Kadang aku merasa gila. Ya aku tidak pernah mencari kesalahan mereka, aku tidak tahu mereka orang baik atau jahat. Yang jelas, selama ini aku terus saja mencoba menjadi sebaik mungkin, tapi mereka menganggap aku orang yang kejam. Rasanya tiap hal yang aku lihat di dunia ini harus selalu direspon baik seperti yang mereka inginkan.
“Brukkk…!!!” Tiba-tiba motorku tidak bisa dikendalikan, ada motor lain yang mendorong dari belakang, aku jatuh ditabrak. Aku seperti sempat tidak sadarkan diri beberapa waktu, tidak dapat bergerak. tapi aku tahu, aku tahu apa yang terjadi. Beberapa detik sebelum aku jatuh, kepalaku terseret di aspal, helm yang kugunakan pecah. Rasanya ada pendarahan di bagian dalam, aku merasakan keningku berair, seperti keringat darah.
Kakiku masih terhimpit motor dan motor lain yang menabrakku. Baru tahu ternyata sudah banyak orang. Beberapa orang yang menggunakan seragam putih abu berdiri di depanku. Saat aku bagun, mereka melihat mataku dari balik kaca helm. Aku tidak tahu pasti bagaimana rupa mereka, yang jelas aku tidak kenal mereka. Aku berteriak, “angkat motornya cepat!”
Kecelakaannya ini begitu cepat. Tidak ada macet. begitu aku sadar aku langsung meminta lepas, aku segera menyeberang ke tepian walau ku tahu ini jalan raya yang banyak kendaraan melintas. Kendaraan-kendaraan yang pemiliknya kurasa lebih hangat itu hanya diam menonton. Mungkin mereka pikir anak-anak laki-laki yang berpakaian sama denganku ini adalah teman-temanku, padahal tidak.
Si penabrak itu baik-baik saja, sebenarnya dia menawarkan bantuan sebagai tanggung jawabnya. Tapi aku menolak, sungguh, ini begitu cepat. Waktu itu aku pikir aku akan baik-baik saja, nyatanya aku sampai tidak bisa masuk sekolah selama seminggu. Aku juga baru tahu luka-luka yang aku alami ini baru terasa beberapa waktu kemudian.

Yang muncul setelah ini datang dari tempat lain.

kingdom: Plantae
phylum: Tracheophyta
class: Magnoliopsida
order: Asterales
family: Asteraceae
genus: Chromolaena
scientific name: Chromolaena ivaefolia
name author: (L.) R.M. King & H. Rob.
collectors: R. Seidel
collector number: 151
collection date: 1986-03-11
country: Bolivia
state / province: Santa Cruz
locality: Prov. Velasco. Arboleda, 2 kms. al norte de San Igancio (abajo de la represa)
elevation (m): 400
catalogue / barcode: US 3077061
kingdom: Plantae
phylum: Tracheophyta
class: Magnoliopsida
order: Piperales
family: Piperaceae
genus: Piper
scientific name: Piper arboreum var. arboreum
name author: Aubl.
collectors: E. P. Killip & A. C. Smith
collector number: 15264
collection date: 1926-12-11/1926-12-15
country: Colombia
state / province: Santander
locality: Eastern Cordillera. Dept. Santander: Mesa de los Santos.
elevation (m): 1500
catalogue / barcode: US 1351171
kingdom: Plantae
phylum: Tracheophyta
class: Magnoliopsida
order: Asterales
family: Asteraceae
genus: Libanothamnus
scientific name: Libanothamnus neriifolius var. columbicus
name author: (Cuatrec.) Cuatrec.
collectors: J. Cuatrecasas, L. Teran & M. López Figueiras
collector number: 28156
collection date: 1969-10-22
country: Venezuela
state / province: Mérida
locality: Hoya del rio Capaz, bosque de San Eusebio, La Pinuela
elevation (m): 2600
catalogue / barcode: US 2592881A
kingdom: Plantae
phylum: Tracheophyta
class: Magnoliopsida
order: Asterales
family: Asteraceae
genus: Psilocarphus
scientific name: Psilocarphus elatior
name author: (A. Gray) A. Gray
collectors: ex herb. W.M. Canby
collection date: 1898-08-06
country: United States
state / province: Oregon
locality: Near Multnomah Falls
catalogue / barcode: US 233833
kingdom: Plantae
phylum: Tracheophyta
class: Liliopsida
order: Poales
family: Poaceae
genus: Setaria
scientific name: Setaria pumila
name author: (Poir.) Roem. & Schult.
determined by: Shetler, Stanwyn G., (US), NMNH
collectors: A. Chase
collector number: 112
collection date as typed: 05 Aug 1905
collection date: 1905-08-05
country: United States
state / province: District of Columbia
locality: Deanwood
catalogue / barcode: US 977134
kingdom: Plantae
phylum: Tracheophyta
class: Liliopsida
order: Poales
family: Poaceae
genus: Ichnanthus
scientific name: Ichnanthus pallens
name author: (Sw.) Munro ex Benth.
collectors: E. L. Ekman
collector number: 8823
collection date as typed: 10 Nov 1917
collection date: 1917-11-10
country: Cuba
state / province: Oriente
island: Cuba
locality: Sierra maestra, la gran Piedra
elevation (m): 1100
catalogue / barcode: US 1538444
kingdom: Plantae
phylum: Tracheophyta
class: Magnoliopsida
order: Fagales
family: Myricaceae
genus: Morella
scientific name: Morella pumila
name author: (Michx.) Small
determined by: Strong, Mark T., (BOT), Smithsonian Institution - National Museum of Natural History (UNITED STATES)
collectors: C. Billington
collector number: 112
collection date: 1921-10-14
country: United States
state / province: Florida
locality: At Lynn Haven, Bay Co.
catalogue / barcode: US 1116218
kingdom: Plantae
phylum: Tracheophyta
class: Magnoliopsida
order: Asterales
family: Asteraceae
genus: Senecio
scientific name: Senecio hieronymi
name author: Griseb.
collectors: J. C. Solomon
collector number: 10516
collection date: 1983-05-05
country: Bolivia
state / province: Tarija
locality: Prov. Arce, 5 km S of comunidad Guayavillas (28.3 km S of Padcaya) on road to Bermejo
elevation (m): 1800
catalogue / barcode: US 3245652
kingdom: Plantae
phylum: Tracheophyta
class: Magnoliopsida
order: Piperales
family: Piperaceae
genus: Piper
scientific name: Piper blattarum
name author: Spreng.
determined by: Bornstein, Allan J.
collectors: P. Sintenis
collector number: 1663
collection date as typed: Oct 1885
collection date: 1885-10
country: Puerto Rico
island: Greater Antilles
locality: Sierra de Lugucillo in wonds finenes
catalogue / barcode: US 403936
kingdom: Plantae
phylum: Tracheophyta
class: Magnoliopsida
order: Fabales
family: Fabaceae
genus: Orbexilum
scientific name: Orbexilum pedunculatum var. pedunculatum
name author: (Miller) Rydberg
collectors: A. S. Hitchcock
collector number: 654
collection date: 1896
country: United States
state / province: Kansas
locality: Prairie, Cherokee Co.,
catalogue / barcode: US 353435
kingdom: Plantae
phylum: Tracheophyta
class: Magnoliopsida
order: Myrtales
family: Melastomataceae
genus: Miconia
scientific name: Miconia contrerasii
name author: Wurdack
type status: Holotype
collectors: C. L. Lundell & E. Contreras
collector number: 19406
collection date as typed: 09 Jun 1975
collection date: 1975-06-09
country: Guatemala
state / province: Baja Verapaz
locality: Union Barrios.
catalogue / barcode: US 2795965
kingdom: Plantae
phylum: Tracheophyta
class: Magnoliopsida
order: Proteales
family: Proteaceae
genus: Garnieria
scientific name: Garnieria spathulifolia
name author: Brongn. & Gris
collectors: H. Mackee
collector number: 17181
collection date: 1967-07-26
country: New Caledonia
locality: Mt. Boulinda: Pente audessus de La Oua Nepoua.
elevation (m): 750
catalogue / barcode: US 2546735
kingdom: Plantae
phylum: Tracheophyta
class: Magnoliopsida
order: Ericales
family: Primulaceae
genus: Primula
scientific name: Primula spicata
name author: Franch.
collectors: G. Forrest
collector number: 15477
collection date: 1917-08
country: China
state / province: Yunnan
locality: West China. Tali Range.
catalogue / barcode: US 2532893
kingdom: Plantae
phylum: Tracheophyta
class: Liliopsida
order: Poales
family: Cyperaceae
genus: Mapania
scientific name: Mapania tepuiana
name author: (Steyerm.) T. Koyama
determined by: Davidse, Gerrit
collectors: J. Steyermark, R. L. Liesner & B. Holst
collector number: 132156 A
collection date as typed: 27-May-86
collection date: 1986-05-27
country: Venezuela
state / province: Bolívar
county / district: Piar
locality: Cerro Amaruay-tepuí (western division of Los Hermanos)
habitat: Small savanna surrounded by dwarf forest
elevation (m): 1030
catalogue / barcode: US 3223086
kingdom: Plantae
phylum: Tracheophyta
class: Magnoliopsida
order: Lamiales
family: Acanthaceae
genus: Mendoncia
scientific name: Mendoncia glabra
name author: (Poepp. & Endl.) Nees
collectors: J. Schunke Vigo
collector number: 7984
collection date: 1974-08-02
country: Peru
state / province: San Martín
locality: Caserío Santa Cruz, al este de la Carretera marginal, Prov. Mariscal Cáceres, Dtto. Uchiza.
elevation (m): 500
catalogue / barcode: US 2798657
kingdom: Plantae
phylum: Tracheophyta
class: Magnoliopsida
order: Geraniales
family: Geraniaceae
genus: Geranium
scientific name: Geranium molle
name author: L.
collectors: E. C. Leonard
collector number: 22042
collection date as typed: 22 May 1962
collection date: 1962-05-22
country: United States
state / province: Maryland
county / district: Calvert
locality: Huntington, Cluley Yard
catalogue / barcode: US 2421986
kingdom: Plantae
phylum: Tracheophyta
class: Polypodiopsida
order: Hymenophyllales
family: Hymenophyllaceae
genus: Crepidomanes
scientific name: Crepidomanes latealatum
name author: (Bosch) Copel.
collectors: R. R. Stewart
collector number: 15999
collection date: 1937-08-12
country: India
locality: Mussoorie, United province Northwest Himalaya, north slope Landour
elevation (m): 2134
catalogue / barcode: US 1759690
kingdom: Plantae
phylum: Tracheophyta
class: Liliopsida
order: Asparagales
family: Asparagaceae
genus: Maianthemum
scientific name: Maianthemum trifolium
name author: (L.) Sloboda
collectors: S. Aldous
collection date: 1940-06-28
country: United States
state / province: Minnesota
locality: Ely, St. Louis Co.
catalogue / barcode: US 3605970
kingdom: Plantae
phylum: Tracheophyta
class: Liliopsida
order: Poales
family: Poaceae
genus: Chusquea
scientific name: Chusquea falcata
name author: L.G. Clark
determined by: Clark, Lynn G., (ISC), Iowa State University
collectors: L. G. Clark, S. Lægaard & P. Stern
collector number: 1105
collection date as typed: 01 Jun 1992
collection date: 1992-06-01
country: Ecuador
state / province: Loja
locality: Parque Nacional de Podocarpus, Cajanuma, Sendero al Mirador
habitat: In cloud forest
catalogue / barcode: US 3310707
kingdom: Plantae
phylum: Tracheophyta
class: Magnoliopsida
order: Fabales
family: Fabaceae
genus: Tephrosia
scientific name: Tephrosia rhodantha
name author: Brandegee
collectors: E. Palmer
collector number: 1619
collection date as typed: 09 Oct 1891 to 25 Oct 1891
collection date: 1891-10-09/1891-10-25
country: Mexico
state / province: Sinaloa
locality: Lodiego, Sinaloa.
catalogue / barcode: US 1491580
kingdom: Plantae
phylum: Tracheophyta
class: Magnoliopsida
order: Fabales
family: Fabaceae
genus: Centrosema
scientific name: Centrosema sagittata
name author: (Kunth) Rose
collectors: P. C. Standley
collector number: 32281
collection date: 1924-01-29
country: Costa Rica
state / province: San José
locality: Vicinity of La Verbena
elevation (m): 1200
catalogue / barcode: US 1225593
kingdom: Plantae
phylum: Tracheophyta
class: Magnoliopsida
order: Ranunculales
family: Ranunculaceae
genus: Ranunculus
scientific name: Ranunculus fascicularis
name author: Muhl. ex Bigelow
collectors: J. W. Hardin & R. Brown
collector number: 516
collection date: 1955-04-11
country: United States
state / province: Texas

Rok bagian bawah robek terbelah sampai lutut. Lengan yang kugunakan untuk menahan tubuh saat jatuh itu juga robek. Jilbabku, semua-semuanya rusak. Gigiku sampai patah, tanganku berlubang, dan ada lecet dimana-mana. Tubuhku terimpit, hanya saja waktu itu aku merasa ini belum apa-apa dibandingkan perasaanku sebelum aku begini. Yaitu saat aku sedih dan stress memikirkan kelakuan teman-teman. Mereka melakukan hal-hal buruk, tapi mereka tidak bisa dikatakan jahat, tidak bisa dihindari. Orang-orang itu mengantarku pulang.
Seminggu setelah itu aku kembali ke sekolah, semua orang menceritakan tentangku. Sampai mereka tahu gigiku tidak utuh lagi. Aku harap dengan semua-semua ini pikiranku tidak lagi dibebani tentang orang-orang, aku tidak mau. Jangan sampai menganggap aku perempuan yang hina, karena itu adalah fitnah yang paling berat bagiku.